塚口では明らかに上映したくなっただけだろこれといった感じの作品が突発的に上映されます。というわけで今回見てきたのはこれ!
黒コート! 2丁拳銃! スローモーション銃撃戦!
XY染色体保持者ならこれらのワードにときめかないはずはないと断言しても過言でも華厳でもないジョン・ウー監督、チョウ・ユンファ主演の名作映画です。

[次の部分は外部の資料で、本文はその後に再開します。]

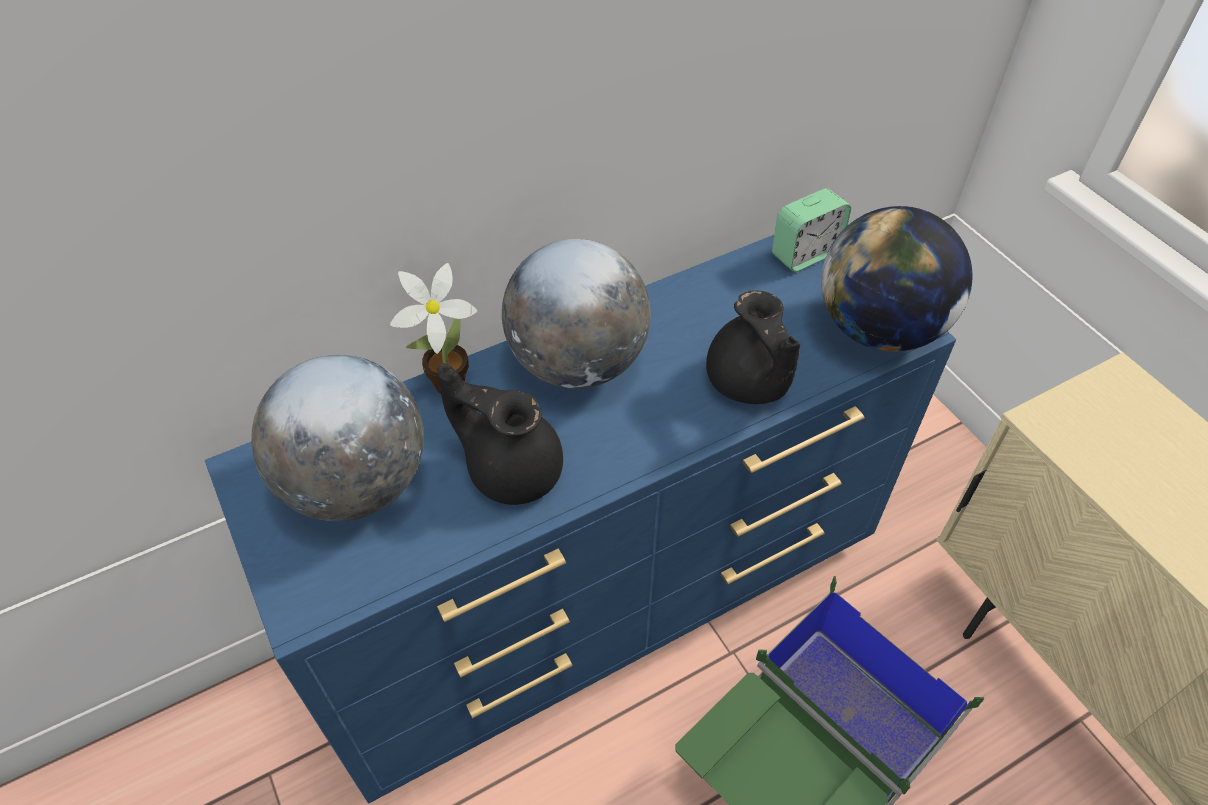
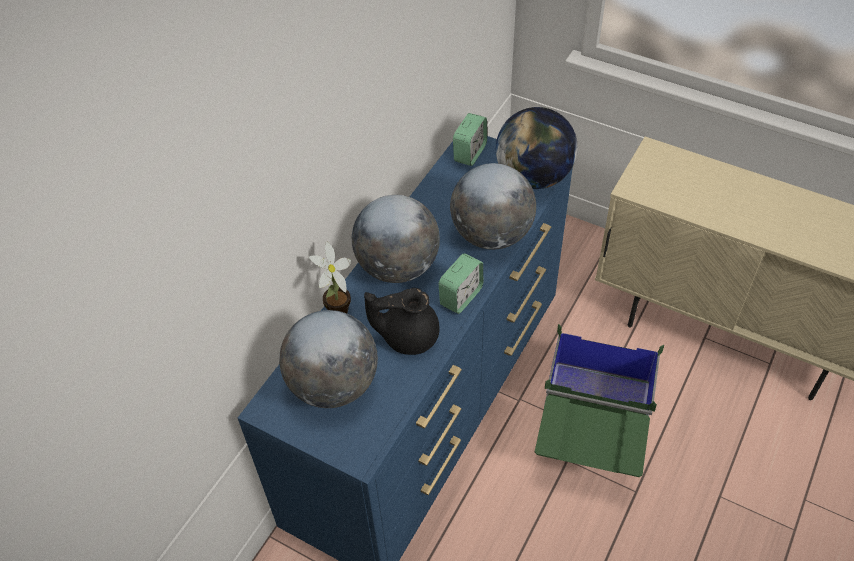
camera: 30 degrees left, 0 degrees up
(633, 451) = (461, 297): none -> alarm clock
(749, 383) = (491, 235): black teapot -> globe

わたくしも清く正しいおとこのことして見逃せない作品だったので、最終日ということもあり行ってきました。
香港映画と言うと、当然の如く香港映画=ジャッキー映画といったイメージがありますが、本作はジャッキー映画のようなカンフーやコメディ路線とは一線を画した、暗く重くシリアスな方向性の作品です。
知ったばかりの頃は、やはり派手な爆発や銃撃戦に目が行ってましたが、久しぶりに見てみると社会的格差というか、劇中でも言及されてた「裏社会から足を洗うことの苦しさ」を強く感じました。
この部分に関しては、フィクションではどちらかというとメンタル的というか内面的な問題として扱われることが多い印象ですが、本作では刑務所から出所した者を預かって仕事をさせている会社があったり、かつては幹部であったチョウ・ユンファ演じるマークが雑用係にまで落ちぶれていたりと、具体的な描写が多いのが印象的でした。
また、主人公であるマークやホーはいわゆるヤクザで贋金づくりを行っているわけですが、文字通りそんなヤクザな商売をしてる割にはなんだか田舎の町工場的なアットホームな雰囲気なのがなんだか不思議な感じでした。
もちろん久々に見る本作の銃撃戦はなかなかの迫力。特にラストの敵味方入り乱れてのドンパチは派手派手でとてもいい。でも改めて見てみると1作めはあんまり黒コートで2丁拳銃で鳩が飛んでガラスがバリバリ割れるってシーンはないんですよね。これってⅡからだったっけか。